→ Saved entries
------------------------------

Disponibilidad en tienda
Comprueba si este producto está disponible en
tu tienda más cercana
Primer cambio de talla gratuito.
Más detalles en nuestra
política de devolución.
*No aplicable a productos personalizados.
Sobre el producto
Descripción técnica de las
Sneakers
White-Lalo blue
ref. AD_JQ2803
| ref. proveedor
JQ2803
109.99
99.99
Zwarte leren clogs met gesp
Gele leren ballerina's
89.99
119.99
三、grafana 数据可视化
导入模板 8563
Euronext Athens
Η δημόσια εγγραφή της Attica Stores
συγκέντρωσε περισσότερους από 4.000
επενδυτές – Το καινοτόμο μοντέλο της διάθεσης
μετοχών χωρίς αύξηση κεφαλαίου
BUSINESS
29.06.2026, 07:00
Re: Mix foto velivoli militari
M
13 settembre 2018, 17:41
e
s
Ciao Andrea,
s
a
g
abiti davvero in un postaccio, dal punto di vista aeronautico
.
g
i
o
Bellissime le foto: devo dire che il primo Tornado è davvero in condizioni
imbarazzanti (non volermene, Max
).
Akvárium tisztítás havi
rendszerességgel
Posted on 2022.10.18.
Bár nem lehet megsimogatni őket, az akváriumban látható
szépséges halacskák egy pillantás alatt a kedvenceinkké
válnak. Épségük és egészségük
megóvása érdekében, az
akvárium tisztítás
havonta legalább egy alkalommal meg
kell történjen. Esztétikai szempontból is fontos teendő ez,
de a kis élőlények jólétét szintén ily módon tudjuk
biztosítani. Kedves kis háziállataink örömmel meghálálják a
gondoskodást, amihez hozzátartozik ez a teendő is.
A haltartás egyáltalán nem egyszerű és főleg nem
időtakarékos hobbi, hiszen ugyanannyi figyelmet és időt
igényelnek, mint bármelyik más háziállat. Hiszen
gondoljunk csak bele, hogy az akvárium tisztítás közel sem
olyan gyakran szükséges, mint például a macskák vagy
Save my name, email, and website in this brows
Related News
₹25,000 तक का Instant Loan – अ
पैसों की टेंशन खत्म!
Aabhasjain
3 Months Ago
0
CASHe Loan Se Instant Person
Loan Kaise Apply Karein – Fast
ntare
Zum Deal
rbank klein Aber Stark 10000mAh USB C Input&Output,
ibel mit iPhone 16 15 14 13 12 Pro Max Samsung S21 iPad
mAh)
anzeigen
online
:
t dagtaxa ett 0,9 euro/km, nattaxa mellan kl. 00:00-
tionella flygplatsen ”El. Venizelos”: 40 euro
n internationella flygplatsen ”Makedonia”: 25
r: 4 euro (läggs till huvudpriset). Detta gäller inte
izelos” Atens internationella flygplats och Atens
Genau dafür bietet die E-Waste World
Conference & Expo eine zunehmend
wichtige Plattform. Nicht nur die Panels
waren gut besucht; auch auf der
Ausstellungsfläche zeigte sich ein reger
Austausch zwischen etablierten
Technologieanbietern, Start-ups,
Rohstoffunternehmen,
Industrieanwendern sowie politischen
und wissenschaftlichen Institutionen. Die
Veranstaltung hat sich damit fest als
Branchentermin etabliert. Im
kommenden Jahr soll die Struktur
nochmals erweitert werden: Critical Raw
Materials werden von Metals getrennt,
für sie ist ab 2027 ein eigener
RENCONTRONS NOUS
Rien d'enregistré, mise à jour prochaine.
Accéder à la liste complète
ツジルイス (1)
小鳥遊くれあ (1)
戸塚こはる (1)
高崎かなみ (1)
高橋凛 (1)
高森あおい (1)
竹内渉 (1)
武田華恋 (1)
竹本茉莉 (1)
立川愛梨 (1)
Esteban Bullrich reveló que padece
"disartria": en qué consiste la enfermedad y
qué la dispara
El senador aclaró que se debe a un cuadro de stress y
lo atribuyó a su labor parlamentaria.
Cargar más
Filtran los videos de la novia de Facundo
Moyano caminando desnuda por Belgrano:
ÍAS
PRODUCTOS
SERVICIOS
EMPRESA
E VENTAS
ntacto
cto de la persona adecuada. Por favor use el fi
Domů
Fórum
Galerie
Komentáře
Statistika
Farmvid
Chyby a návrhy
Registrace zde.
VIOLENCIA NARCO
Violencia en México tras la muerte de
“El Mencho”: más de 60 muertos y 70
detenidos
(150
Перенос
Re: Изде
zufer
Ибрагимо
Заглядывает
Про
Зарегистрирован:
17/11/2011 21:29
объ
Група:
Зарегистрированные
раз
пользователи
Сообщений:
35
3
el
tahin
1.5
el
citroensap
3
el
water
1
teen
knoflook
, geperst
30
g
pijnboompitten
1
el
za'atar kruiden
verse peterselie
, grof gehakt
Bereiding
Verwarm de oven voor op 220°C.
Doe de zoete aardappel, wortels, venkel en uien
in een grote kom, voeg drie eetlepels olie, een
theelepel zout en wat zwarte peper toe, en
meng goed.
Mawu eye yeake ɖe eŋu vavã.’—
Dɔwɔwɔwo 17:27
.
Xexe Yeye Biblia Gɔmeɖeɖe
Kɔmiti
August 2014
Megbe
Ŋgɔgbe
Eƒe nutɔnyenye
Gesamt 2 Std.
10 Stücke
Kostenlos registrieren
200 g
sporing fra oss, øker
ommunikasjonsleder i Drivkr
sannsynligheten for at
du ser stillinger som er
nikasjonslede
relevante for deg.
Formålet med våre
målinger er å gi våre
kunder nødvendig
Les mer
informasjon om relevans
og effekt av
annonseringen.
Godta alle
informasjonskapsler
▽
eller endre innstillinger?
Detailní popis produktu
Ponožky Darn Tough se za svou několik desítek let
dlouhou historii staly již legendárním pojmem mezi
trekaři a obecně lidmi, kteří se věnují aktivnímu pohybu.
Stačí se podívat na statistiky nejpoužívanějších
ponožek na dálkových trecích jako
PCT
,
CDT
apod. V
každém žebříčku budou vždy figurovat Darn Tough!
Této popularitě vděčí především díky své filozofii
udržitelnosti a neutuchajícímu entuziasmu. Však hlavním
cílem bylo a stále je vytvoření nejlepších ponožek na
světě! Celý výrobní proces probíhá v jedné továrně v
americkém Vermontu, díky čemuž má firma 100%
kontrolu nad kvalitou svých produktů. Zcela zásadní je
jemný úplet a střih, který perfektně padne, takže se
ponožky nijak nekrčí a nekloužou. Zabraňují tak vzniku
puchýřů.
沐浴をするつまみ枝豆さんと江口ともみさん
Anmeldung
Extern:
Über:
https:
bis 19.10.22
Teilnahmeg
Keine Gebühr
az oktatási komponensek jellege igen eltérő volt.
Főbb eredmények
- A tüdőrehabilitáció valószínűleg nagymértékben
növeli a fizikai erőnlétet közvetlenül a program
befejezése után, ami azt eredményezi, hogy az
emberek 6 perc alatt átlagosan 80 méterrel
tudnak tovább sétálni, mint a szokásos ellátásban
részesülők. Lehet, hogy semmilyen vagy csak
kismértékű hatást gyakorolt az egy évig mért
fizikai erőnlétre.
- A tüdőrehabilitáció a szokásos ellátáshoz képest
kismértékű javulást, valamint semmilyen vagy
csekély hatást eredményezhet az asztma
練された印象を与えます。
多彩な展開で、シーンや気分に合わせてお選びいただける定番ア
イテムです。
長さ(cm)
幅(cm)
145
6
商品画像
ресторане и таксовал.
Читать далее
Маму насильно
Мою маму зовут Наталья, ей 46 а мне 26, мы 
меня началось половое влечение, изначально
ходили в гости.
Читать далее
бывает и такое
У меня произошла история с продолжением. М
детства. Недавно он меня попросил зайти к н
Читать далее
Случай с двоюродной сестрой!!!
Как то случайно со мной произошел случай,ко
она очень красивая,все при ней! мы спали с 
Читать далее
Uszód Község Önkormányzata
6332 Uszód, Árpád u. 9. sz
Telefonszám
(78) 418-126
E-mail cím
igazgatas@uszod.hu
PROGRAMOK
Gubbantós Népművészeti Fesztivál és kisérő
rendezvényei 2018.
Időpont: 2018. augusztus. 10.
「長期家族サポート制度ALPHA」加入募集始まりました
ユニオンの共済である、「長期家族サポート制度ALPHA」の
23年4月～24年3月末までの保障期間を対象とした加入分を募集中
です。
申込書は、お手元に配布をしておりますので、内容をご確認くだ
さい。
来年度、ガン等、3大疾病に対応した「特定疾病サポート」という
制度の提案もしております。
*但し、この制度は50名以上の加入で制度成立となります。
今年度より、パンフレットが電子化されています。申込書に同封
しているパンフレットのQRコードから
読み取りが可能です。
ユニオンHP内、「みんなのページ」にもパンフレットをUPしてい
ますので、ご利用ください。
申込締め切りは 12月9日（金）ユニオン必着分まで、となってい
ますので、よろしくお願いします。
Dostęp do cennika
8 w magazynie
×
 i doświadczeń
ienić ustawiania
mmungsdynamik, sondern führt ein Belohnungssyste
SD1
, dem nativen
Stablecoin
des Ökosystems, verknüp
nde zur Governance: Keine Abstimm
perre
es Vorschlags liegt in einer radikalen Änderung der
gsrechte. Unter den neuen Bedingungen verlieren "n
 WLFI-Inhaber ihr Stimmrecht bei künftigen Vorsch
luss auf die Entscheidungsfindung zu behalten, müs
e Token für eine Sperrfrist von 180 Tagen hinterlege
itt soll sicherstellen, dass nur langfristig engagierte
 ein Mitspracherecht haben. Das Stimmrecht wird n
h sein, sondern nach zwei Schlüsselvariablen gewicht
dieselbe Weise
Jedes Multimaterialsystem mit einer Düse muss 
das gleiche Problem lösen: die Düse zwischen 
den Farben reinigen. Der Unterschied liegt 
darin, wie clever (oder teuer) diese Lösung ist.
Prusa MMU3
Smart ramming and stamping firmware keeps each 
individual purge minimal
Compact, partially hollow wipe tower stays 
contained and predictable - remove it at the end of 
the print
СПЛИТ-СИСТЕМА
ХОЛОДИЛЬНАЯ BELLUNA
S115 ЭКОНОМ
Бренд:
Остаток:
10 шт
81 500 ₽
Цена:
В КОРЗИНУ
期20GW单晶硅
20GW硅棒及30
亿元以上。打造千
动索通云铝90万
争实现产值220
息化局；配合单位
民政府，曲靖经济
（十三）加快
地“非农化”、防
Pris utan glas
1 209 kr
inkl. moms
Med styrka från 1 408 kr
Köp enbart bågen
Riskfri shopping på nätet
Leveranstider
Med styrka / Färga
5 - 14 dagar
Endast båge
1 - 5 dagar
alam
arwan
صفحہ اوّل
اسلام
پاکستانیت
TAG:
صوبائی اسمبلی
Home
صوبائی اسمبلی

------------------------------

→ To do
Pick out every line in the rows above that contains the string "alatt".

→ Answer below
szépséges halacskák egy pillantás alatt a kedvenceinkké
emberek 6 perc alatt átlagosan 80 méterrel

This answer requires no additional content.